■ WHAT YOU HAVE TO DO: Once the pictures are set aside, repeat all of the data below exactly.

■ PROVIDED MATERIAL:
------------------------------------

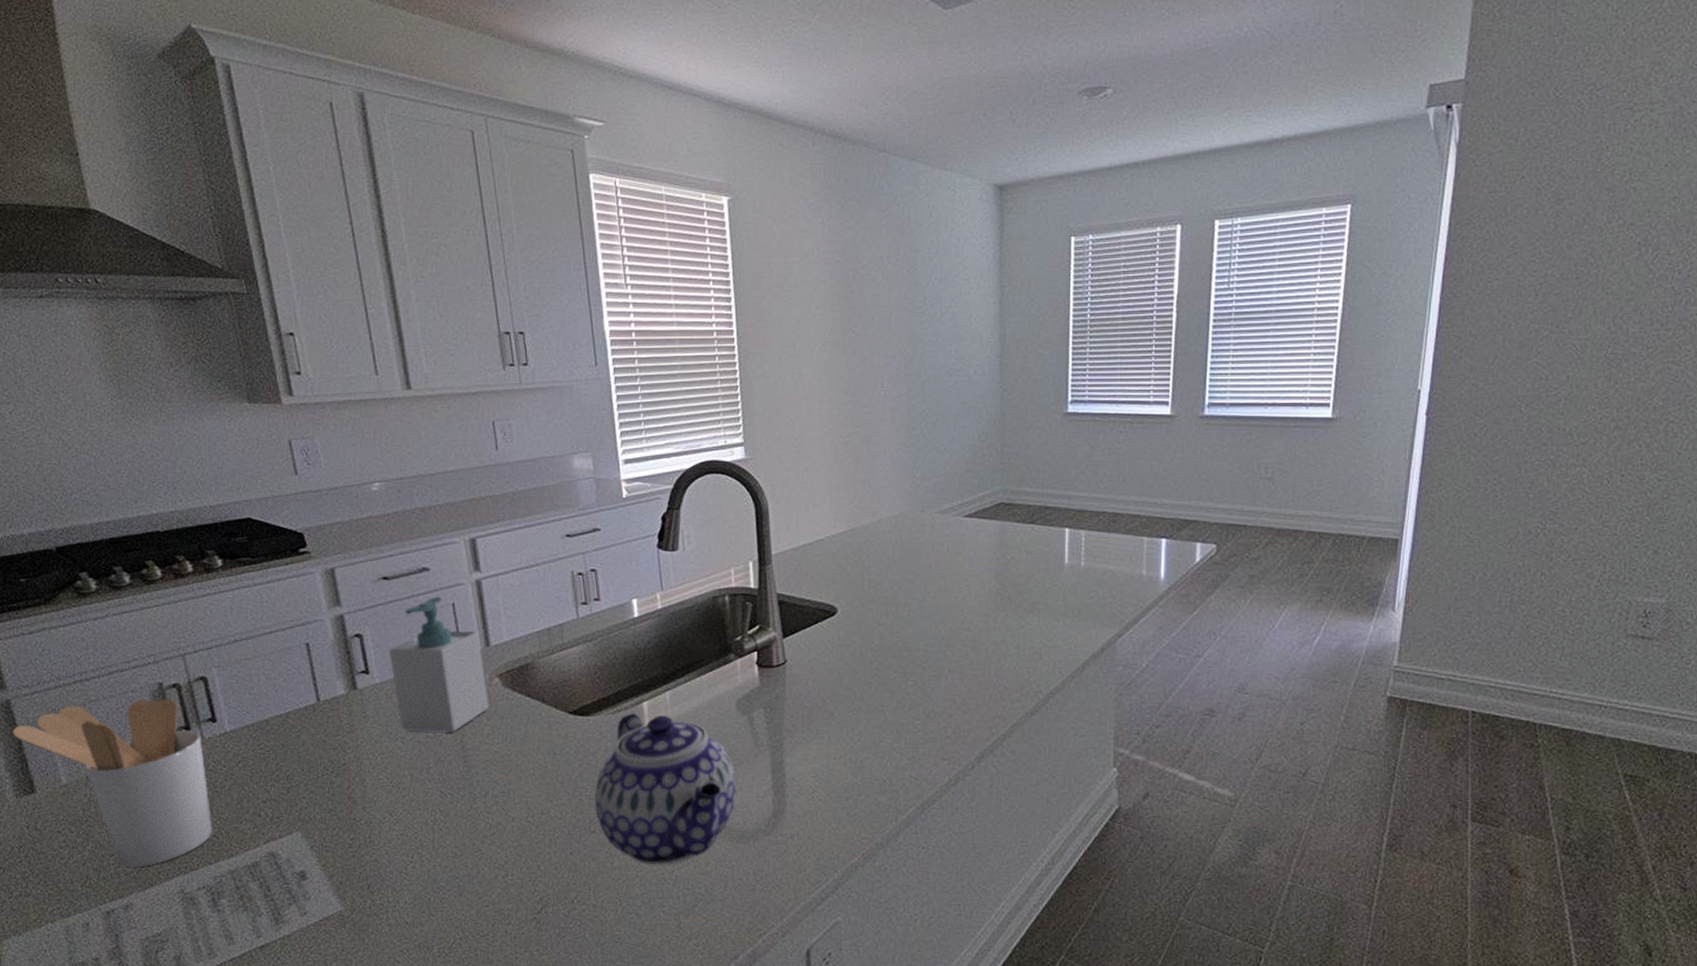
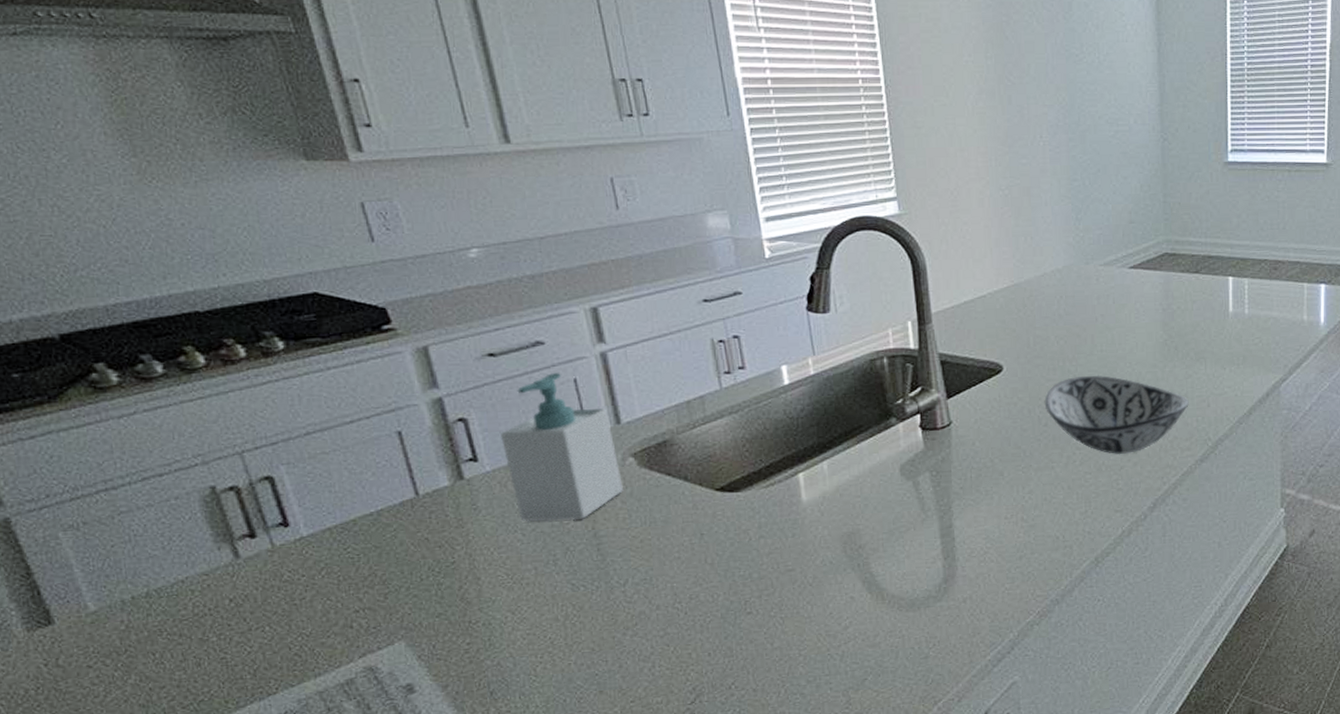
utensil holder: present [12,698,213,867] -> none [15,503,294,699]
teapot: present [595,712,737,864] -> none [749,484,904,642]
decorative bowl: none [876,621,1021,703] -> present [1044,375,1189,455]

------------------------------------

■ ANSWER BOX:
utensil holder: present [12,698,213,867] -> none [15,503,294,699]
teapot: present [595,712,737,864] -> none [749,484,904,642]
decorative bowl: none [876,621,1021,703] -> present [1044,375,1189,455]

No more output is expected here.